In late 2019, not long before Bewilder sold its first pint, a new state law effectively raised Utah’s 4% ABV cap for retail beer to 5% ABV. The Responsible Beer Choice Coalition had initially lobbied for a 6% ABV limit, but “that idea got a frosty reception from lawmakers — the overwhelming majority of whom are members of the state’s predominant faith, The Church of Jesus Christ of Latter-day Saints, and are taught to abstain from alcohol as part of their religion’s Word of Wisdom health code,” Kathy Stephenson reported for The Salt Lake Tribune at the time.
McKendric said after the law passed, brewers pushed their beers to 5%, but had the law been capped at 6% ABV, there would have been more room for brewing nuance, which would have allowed brewers the freedom to make beer more to style.
“Like my kolsch, for example,” he said, “is probably at its best at 4.8%, which is ideal, but I brew it at 5%, because that’s just what it’s supposed to be. But, if there was a 6% cap, I would absolutely brew it at 4.8 and have more beers that fill out that other range (between 5 and 6% ABV).” Both DeBoard and McKendrick said traditional Oktoberfest beers fall into that five to six ABV range.
During his dinner, DeBoard said that Utah brewers “try to make every beer as true to style that you can get,” and that brewers like Bewilder, Red Rock Brewery and T.F. Brewing do great jobs making beer authentic as they can within the constraints of Utah’s alcohol laws.
Beer drinkers seem to be noticing the beer quality as well, and are flocking to Salt Lake City’s unique pubs. McKenrick said the opening day of this year’s Oktoberfest was Bewilder’s best business day on record. And back down the street, T.F. Brewing has already sold out of 400 presale tickets for its own festival, but is offering a $10 door charge on Saturday for those who missed out. The “third annual-ish” Templin Family Oktoberfest kicks of at noon on Sept. 25 at the brewery’s 936 South 300 West headquarters.

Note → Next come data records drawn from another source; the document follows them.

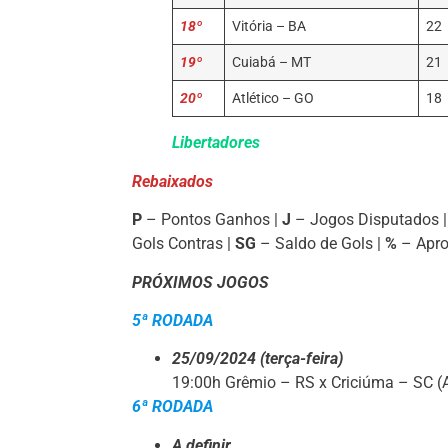
18º
Vitória – BA
22
19º
Cuiabá – MT
21
20º
Atlético – GO
18
Libertadores
Rebaixados
P
– Pontos Ganhos |
J
– Jogos Disputados 
Gols Contras |
SG
– Saldo de Gols |
%
– Apro
PRÓXIMOS JOGOS
5ª RODADA
25/09/2024 (terça-feira)
19:00h Grêmio – RS x Criciúma – S
6ª RODADA
A definir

“Utah is renowned for craft beer, because we got to get it right,” T.F. Brewing bartender Nebeker said. “So for something to have a body, a presence, a bouquet, a mouth feel — in any category of beer — and taste the way it’s supposed to and blow you away at 5%, is art and science.”

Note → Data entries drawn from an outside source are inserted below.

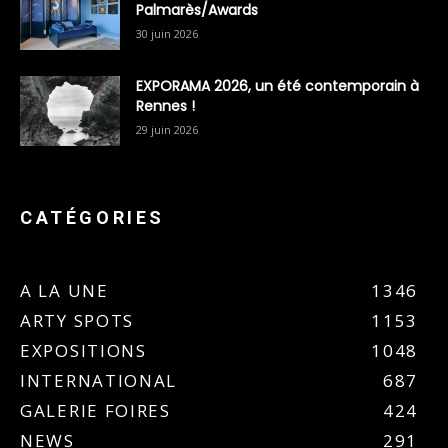
Palmarès/Awards
30 juin 2026
EXPORAMA 2026, un été contemporain à
Rennes !
29 juin 2026
CATÉGORIES
A LA UNE
1346
ARTY SPOTS
1153
EXPOSITIONS
1048
INTERNATIONAL
687
GALERIE FOIRES
424
NEWS
291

Nebeker added that the art and science of brewing in Utah is so good because the community of brewers is so tight. Her boss agreed.
Templin said Utah’s “brewing community is too small for someone to be an outlaw” and that community of brewers is important to fostering good beer.
“Like Cody (McKendrick), I want his beers to be super good, world-class all the time, because it reflects poorly on our whole community when someone’s not towing the rope,” the veteran brewer said of newcomers Bewilder. The openness and communication that exists across brewers in town, he explained, leads to sharing ingredients in a pinch and candidate conversation about beer quality.
So why is family so important, not just at T.F. Brewing, but all across Utah’s beer scene? Templin’s answer is as philosophical as it is professional.
“You want to keep that open relationship going, because what happens if you don’t have that?”